On 2018-11-12 10:45, Mike Parker wrote:
DIP 1015, "Deprecation and removal of implicit conversion from integer
and character literals to bool, has been rejected, primarily on the
grounds that it is factually incorrect in treating bool as a type
distinct from other integral types.

The TL;DR is that the DIP is trying to change behavior that is working
as intended.

 From Example A in the DIP:

     bool b = 1;

This works because bool is a "small integral" with a range of 0..1. The
current behavior is consistent with all other integrals.

 From Example B in the DIP:

```
int f(bool b) { return 1; }
int f(int i) { return 2; }

enum E : int
{
     a = 0,
     b = 1,
     c = 2,
}
```

Here, f(a) and f(b) call the bool overload, while f(c) calls the int
version.

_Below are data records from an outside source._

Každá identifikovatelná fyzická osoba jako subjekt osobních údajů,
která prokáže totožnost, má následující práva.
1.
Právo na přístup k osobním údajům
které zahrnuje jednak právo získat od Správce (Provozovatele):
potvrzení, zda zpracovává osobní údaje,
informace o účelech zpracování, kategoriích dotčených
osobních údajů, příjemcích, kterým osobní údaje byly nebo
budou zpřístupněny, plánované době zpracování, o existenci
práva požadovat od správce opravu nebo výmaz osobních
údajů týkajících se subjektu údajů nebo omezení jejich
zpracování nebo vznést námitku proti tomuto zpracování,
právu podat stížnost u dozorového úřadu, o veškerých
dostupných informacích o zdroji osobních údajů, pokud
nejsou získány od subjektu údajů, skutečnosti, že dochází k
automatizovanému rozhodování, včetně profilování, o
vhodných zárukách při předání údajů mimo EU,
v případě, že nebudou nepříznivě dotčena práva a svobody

This works because D selects the overload with the tightest
conversion.

Why is that? Is it because "a" and "b" are enum members? I mean, "E" is typed as an int. If I pass an integer literal directly to the function it doesn't behave like that. Example:

import std.stdio;

void foo(int a)
{
    writeln("int");
}

void foo(bool a)
{
    writeln("bool");
}

void main()
{
    foo(0);
    foo(1);
    foo(2);
}

The above example prints "int" three times. The bool overload is not called. Seems like the enum is treated specially.